## [WORK INSTRUCTION]
Locate the line that contains "cancer (adenocarcinoma) stained" in the data that follows. Copy it and every subsequent line to the end, exactly, excluding pictures.

## [SOURCE DATA]
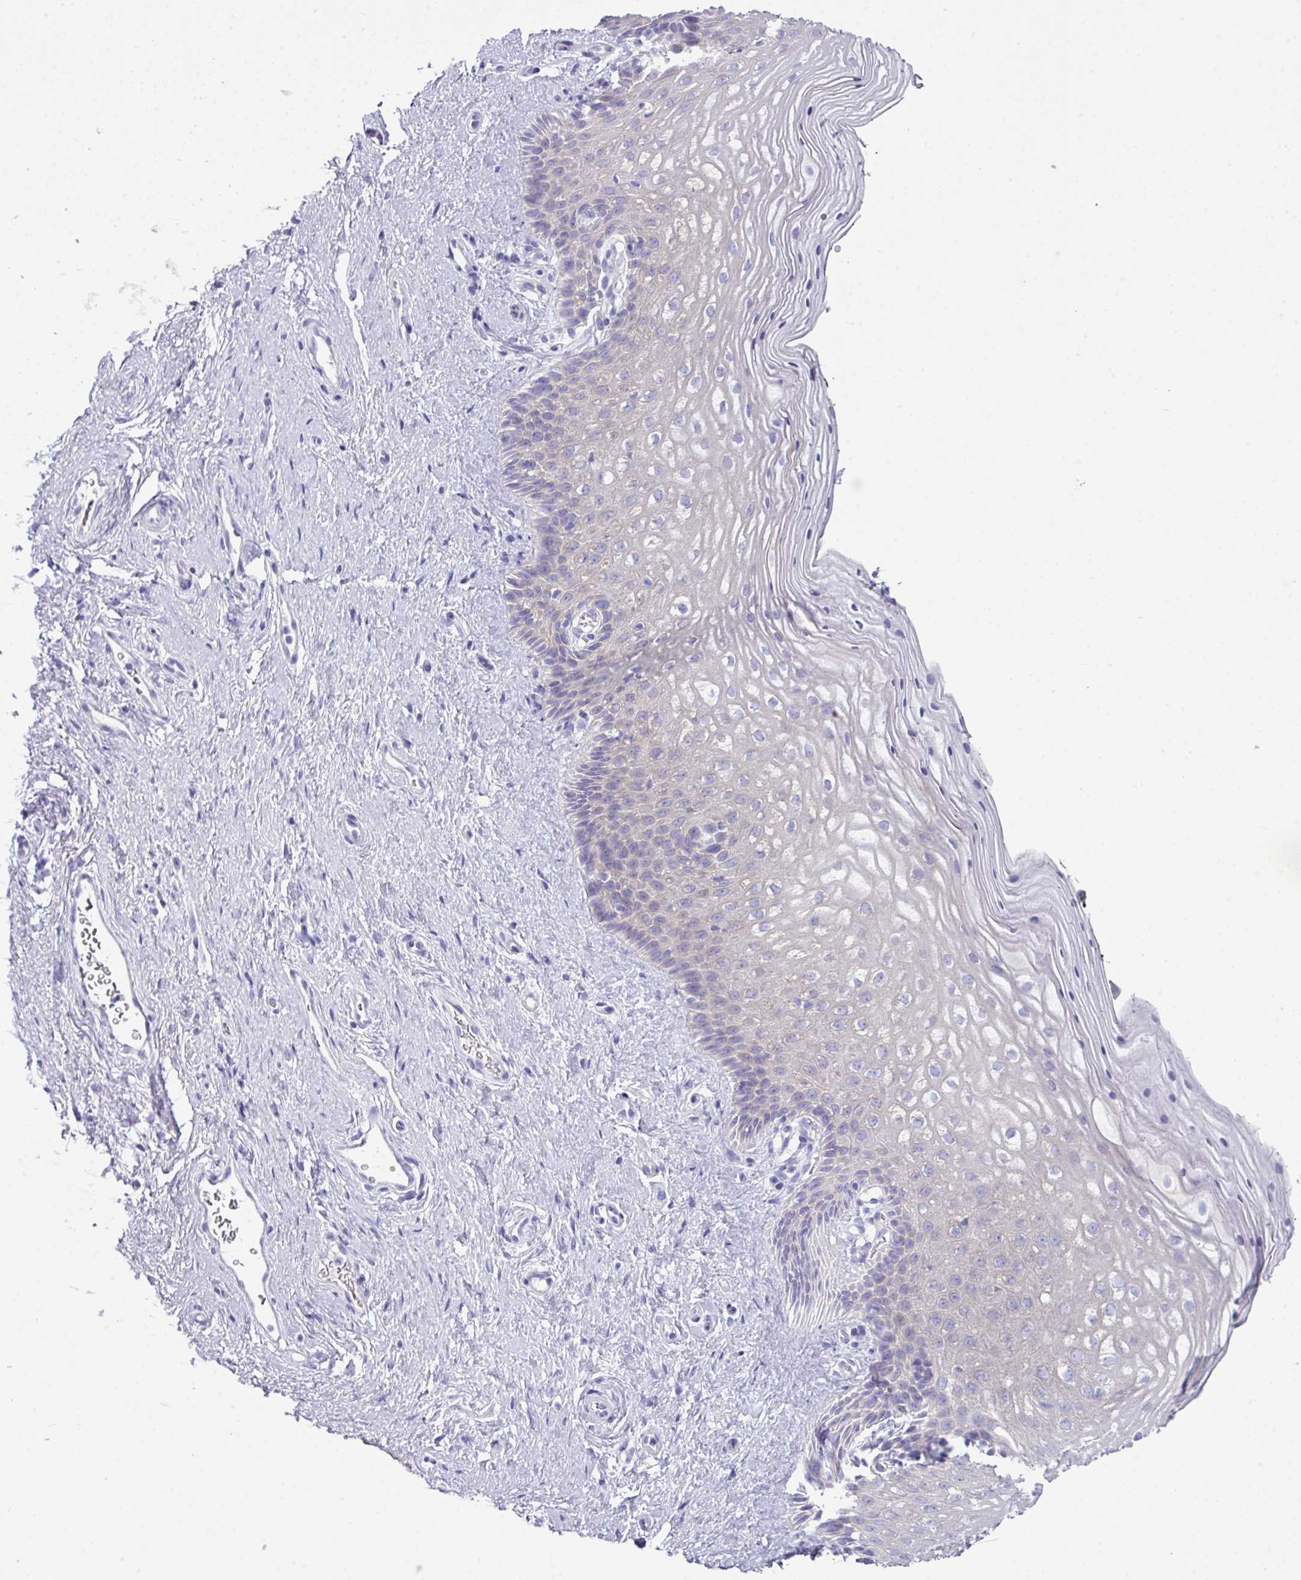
{"staining": {"intensity": "negative", "quantity": "none", "location": "none"}, "tissue": "vagina", "cell_type": "Squamous epithelial cells", "image_type": "normal", "snomed": [{"axis": "morphology", "description": "Normal tissue, NOS"}, {"axis": "topography", "description": "Vagina"}], "caption": "The micrograph displays no staining of squamous epithelial cells in benign vagina. Nuclei are stained in blue.", "gene": "ABCC5", "patient": {"sex": "female", "age": 47}}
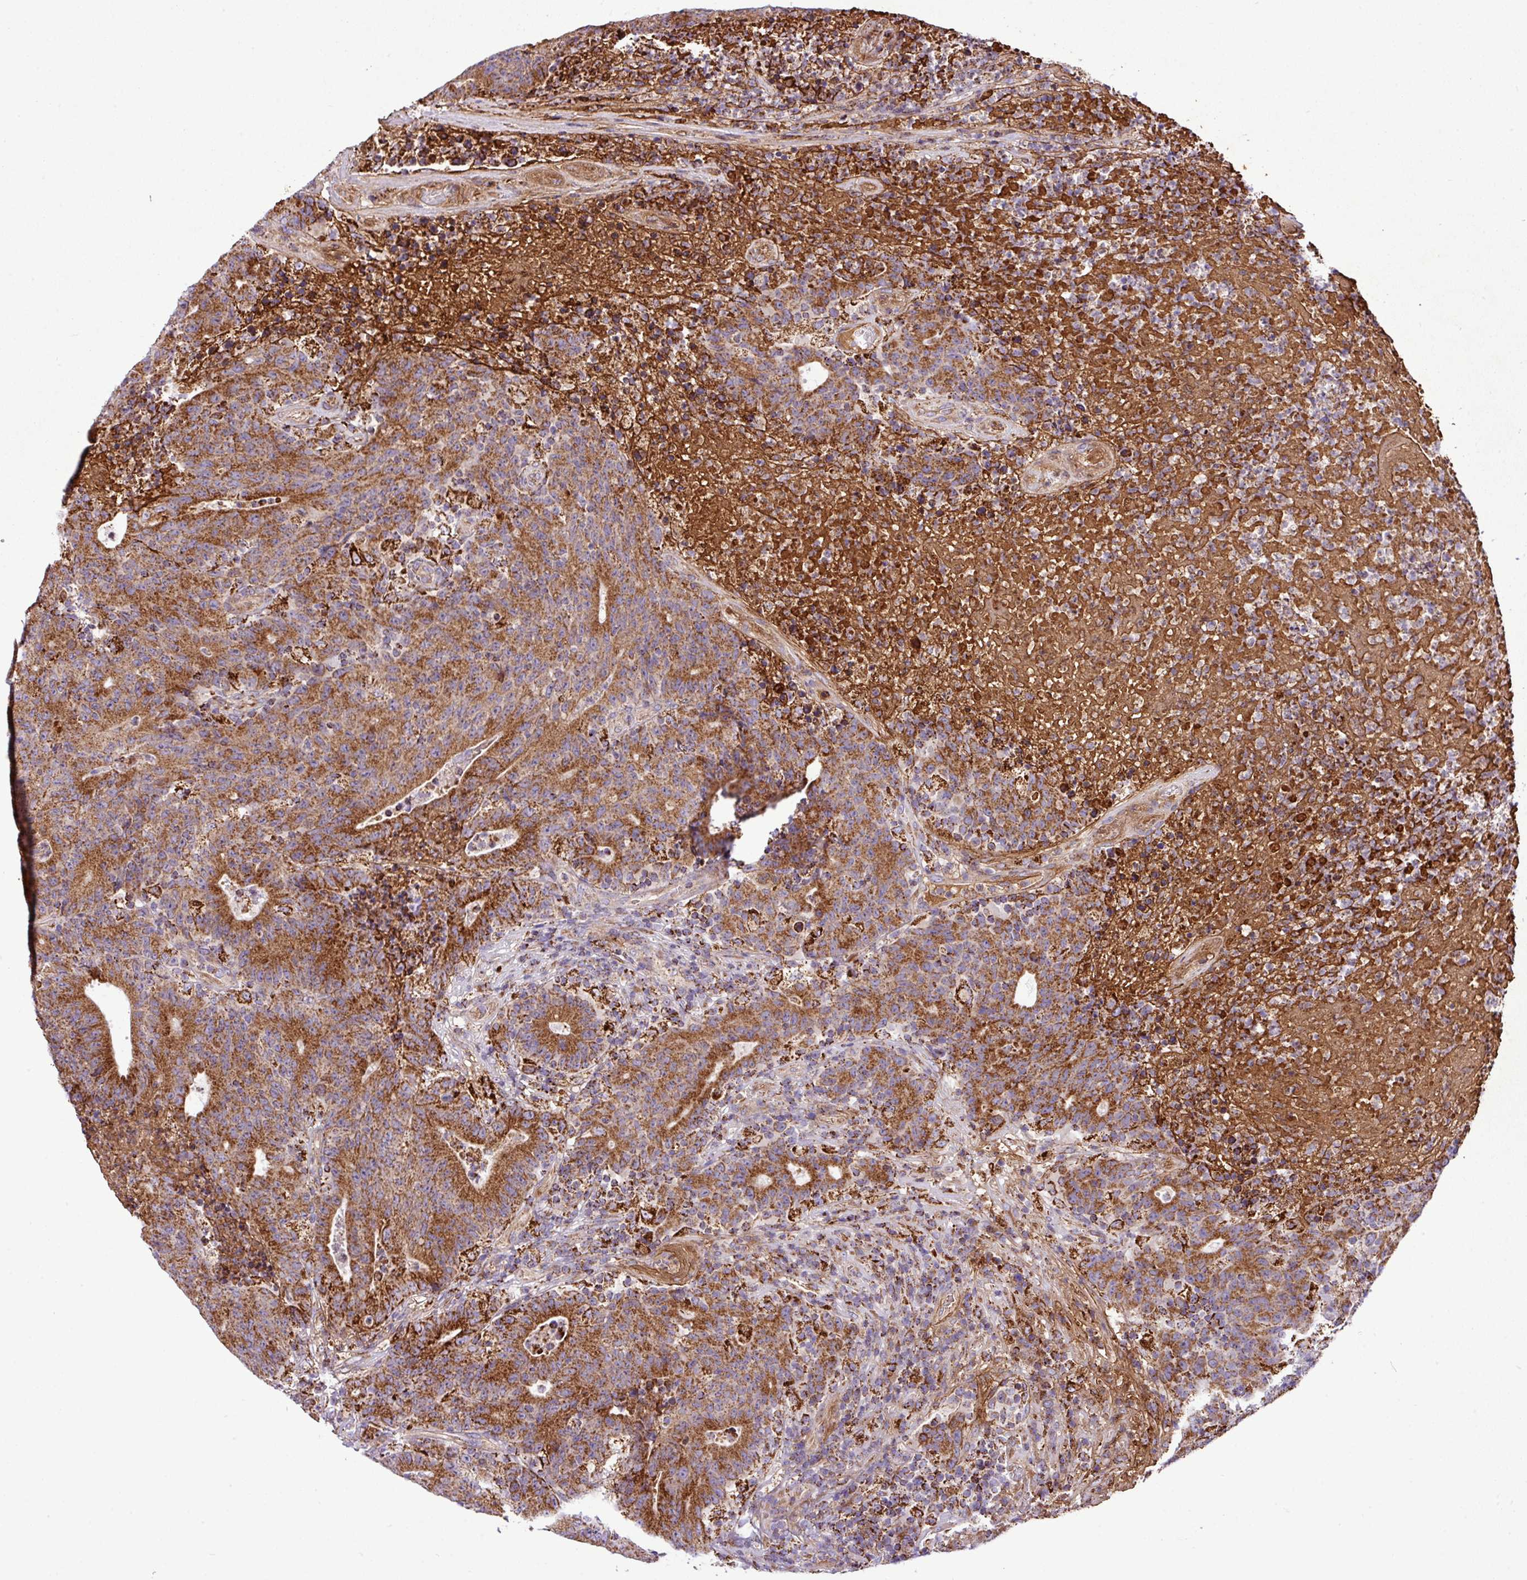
{"staining": {"intensity": "moderate", "quantity": ">75%", "location": "cytoplasmic/membranous"}, "tissue": "colorectal cancer", "cell_type": "Tumor cells", "image_type": "cancer", "snomed": [{"axis": "morphology", "description": "Adenocarcinoma, NOS"}, {"axis": "topography", "description": "Colon"}], "caption": "Colorectal cancer (adenocarcinoma) stained for a protein exhibits moderate cytoplasmic/membranous positivity in tumor cells.", "gene": "ZNF569", "patient": {"sex": "female", "age": 75}}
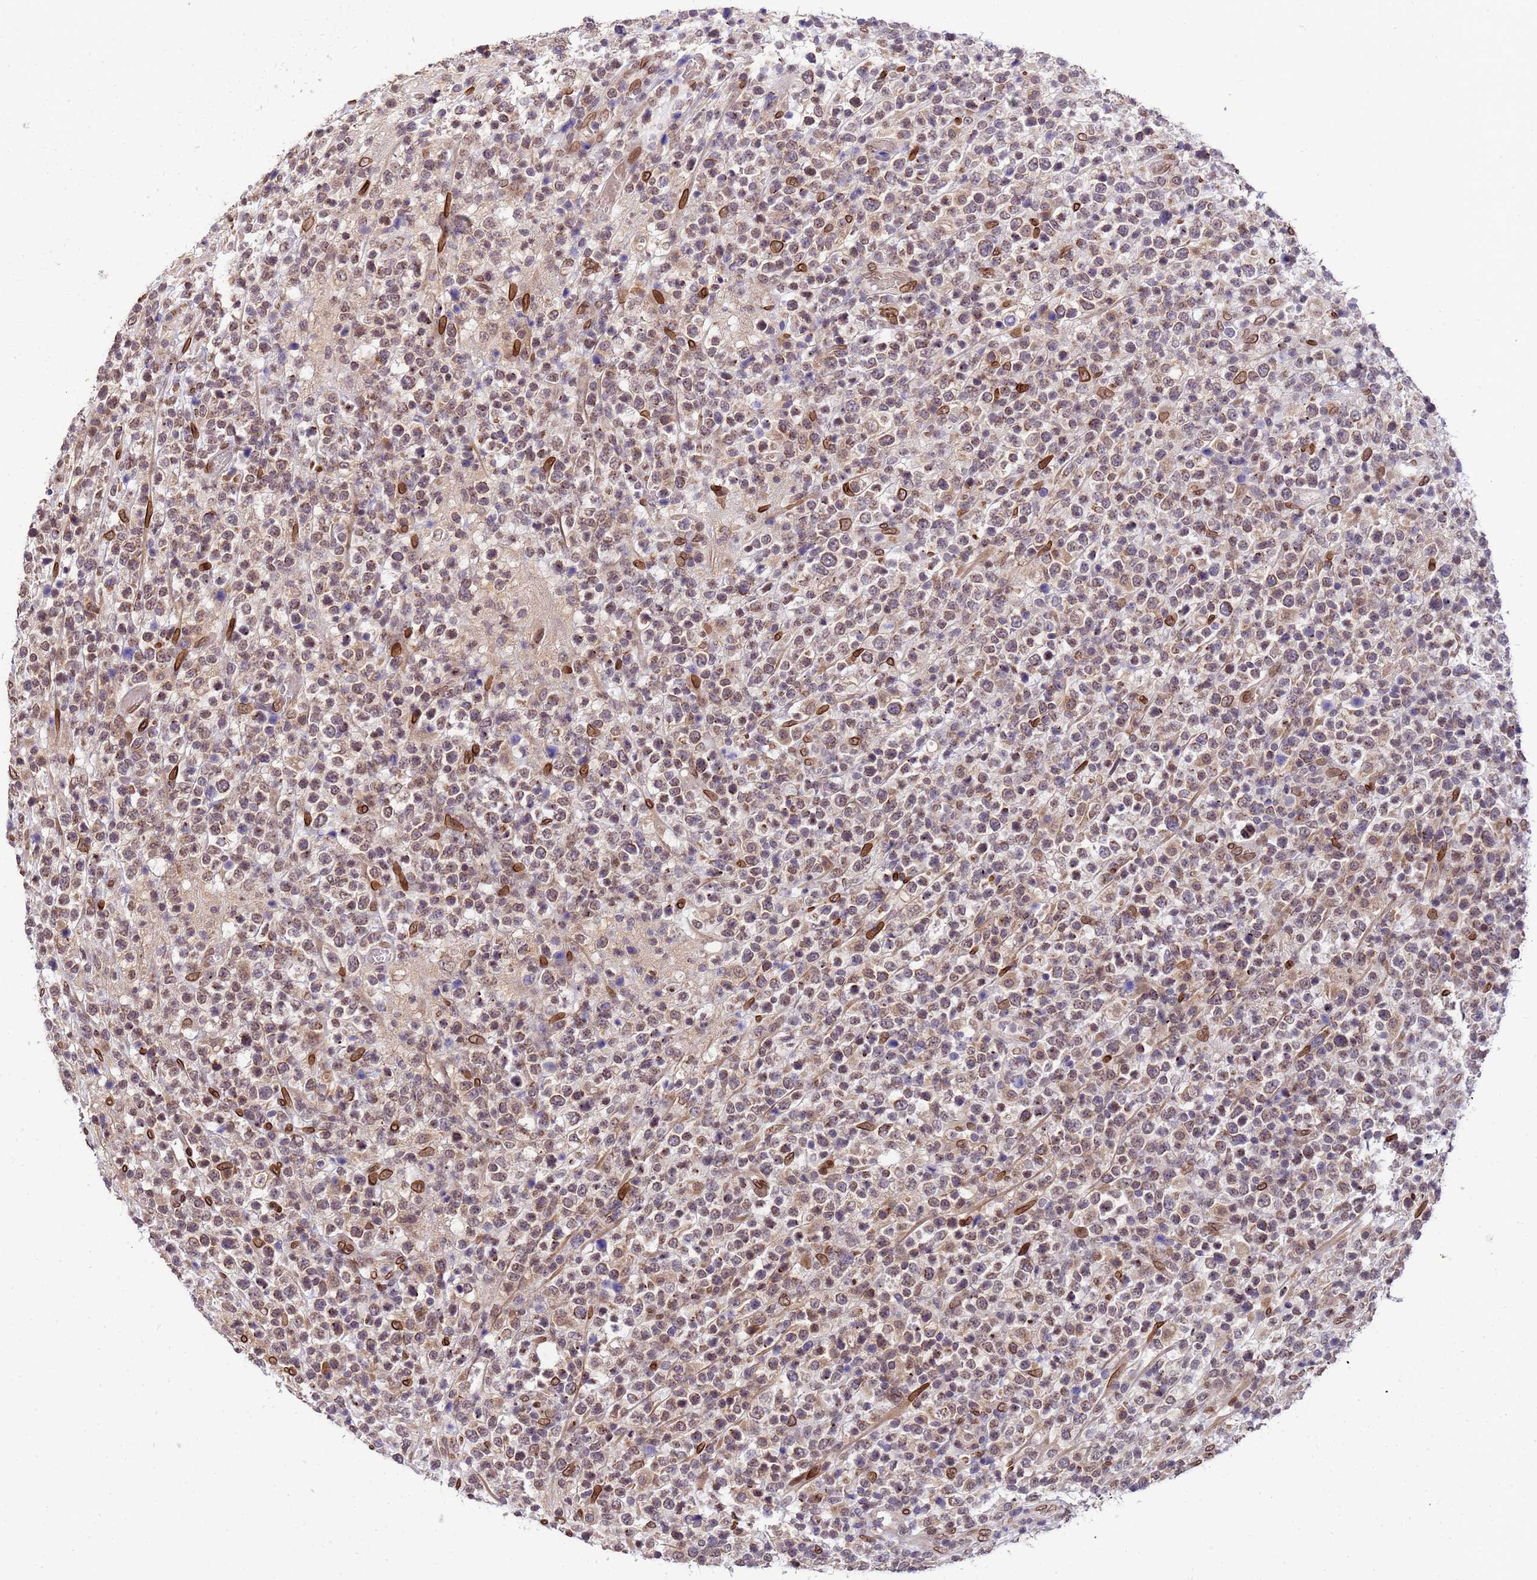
{"staining": {"intensity": "weak", "quantity": "25%-75%", "location": "nuclear"}, "tissue": "lymphoma", "cell_type": "Tumor cells", "image_type": "cancer", "snomed": [{"axis": "morphology", "description": "Malignant lymphoma, non-Hodgkin's type, High grade"}, {"axis": "topography", "description": "Colon"}], "caption": "High-grade malignant lymphoma, non-Hodgkin's type stained for a protein exhibits weak nuclear positivity in tumor cells.", "gene": "GPR135", "patient": {"sex": "female", "age": 53}}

## [YOUR RESPONSE]
{"staining": {"intensity": "moderate", "quantity": ">75%", "location": "cytoplasmic/membranous"}, "tissue": "colorectal cancer", "cell_type": "Tumor cells", "image_type": "cancer", "snomed": [{"axis": "morphology", "description": "Adenocarcinoma, NOS"}, {"axis": "topography", "description": "Colon"}], "caption": "Colorectal cancer (adenocarcinoma) stained for a protein exhibits moderate cytoplasmic/membranous positivity in tumor cells.", "gene": "ZNF569", "patient": {"sex": "female", "age": 75}}
{"staining": {"intensity": "weak", "quantity": "25%-75%", "location": "nuclear"}, "tissue": "lymphoma", "cell_type": "Tumor cells", "image_type": "cancer", "snomed": [{"axis": "morphology", "description": "Malignant lymphoma, non-Hodgkin's type, High grade"}, {"axis": "topography", "description": "Colon"}], "caption": "High-grade malignant lymphoma, non-Hodgkin's type stained for a protein exhibits weak nuclear positivity in tumor cells.", "gene": "GPR135", "patient": {"sex": "female", "age": 53}}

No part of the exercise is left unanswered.